株式会社資生堂への転職で評価されやすい経験
- 消費財・化粧品・ファッション業界でのマーケティング・ブランドマネジメント実務経験
- 化学・生物学・薬学の大学院修了者と研究実績(論文・特許)
- グローバル組織での業務経験・英語でのビジネスコミュニケーション能力
- デジタルマーケティング(SEM・SNS・EC・CRM)の実務経験と数値実績
- データ分析・マーケティングオートメーション・BI ツールの活用経験
- 中国・アジア市場でのビジネス経験・中国語・韓国語等のアジア言語能力
- ブランドエクイティ管理・消費者インサイト調査・定性・定量リサーチの経験
- プロダクト開発・製品企画・商品開発の実務経験
- 営業・チャネルマネジメント(百貨店・ドラッグストア・EC等)の経験
- コンサルティング・戦略部門での業務経験(経営企画・事業開発希望者)
- 医薬品・ヘルスケア業界での研究・開発・規制対応経験(研究職)
- 広告会社・PR会社・メディア代理店でのブランドコミュニケーション経験
- FMCG(ユニリーバ・P&G・花王等)でのマーケティング・営業経験
特に評価されやすいのは、グローバルFMCGや外資系化粧品でのブランドマーケティング実務経験と、日中両語での業務遂行能力の組み合わせです。研究職では世界トップジャーナルへの論文掲載実績が強い加点になります。
まとめ
株式会社資生堂は、150年超の歴史が生み出した「SHISEIDO」ブランドの信頼性・世界トップ水準の研究開発力・アジアを中心としたグローバルな展開という三つの強みを持つ、日本の化粧品業界の絶対的なリーダーです。売上高9,730億円・30,000名超のグローバル従業員という規模は、マーケティング・研究開発・デジタル・経営企画のプロとして「大きなブランドで本物の経験を積みたい」という志を持つ人材に理想的な舞台を提供しています。
現在進行中の「SHIFT 2025 and Beyond」による構造改革期は、変化を恐れない人材にとっては最大のチャンスです。

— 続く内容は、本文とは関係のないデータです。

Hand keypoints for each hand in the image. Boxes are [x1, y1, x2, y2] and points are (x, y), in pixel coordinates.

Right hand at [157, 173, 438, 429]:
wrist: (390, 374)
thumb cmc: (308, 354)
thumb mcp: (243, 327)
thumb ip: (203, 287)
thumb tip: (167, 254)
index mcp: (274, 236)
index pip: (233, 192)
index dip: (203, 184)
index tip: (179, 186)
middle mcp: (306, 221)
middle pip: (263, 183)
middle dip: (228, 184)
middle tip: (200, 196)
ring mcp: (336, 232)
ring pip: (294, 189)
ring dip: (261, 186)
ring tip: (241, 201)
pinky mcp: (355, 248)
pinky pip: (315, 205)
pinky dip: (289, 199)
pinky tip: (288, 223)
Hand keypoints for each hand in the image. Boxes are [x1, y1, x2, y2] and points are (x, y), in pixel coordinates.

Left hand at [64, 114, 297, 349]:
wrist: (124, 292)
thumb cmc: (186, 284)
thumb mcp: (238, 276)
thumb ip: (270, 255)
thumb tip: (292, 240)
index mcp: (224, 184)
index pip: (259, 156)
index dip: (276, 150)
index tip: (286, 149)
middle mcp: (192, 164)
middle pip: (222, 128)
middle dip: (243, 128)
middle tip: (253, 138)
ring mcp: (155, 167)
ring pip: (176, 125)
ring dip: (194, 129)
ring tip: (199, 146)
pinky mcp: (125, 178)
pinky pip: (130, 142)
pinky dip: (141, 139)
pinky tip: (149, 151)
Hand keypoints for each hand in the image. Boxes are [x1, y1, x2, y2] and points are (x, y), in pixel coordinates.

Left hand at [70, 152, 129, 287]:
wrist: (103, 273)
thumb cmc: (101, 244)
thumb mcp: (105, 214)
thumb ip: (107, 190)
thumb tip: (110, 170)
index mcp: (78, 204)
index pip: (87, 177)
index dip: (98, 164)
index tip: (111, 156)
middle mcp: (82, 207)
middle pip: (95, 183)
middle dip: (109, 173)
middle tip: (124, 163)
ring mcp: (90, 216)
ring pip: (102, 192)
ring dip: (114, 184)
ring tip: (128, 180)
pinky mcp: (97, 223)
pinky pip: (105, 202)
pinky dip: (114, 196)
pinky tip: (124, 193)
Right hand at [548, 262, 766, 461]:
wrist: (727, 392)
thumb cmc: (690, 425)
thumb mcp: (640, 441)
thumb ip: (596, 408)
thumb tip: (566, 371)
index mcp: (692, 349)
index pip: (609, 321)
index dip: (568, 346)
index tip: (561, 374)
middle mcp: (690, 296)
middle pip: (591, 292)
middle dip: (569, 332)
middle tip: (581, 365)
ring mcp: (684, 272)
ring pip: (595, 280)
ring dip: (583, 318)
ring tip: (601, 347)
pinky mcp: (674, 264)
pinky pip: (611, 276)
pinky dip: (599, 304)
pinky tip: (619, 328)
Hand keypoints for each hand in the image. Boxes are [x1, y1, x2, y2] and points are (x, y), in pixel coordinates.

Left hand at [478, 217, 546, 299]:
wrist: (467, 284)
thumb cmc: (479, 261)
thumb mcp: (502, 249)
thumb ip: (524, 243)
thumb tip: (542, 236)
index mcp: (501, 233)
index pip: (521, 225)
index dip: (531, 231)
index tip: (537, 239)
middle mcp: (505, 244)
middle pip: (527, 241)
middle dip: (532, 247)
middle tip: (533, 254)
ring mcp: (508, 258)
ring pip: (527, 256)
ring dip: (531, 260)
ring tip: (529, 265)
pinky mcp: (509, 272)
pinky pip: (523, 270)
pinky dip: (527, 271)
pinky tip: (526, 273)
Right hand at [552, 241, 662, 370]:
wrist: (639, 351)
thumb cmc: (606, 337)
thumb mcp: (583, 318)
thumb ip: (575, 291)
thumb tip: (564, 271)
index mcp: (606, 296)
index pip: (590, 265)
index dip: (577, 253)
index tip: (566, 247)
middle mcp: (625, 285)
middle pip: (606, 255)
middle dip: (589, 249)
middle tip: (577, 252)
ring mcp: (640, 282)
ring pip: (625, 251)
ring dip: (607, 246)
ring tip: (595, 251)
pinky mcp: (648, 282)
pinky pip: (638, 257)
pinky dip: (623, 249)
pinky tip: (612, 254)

マーケティング・デジタル・研究開発の各職種で採用を積極化しており、転職難易度は業界のトップクラスではあるものの、適切な準備と専門性を持つ候補者には現実的な選択肢として機能しています。
転職を検討している方は、まず資生堂の各ブランドを自ら体験し、「SHIFT 2025 and Beyond」の戦略文書を読み込み、「どのブランドでどんな価値を提供したいか」という具体的なビジョンを磨くことから始めてください。化粧品・美への純粋な情熱と、グローバルなビジネスへの意欲を組み合わせることができるならば、資生堂はあなたのキャリアを次のステージへと引き上げてくれる場所となるでしょう。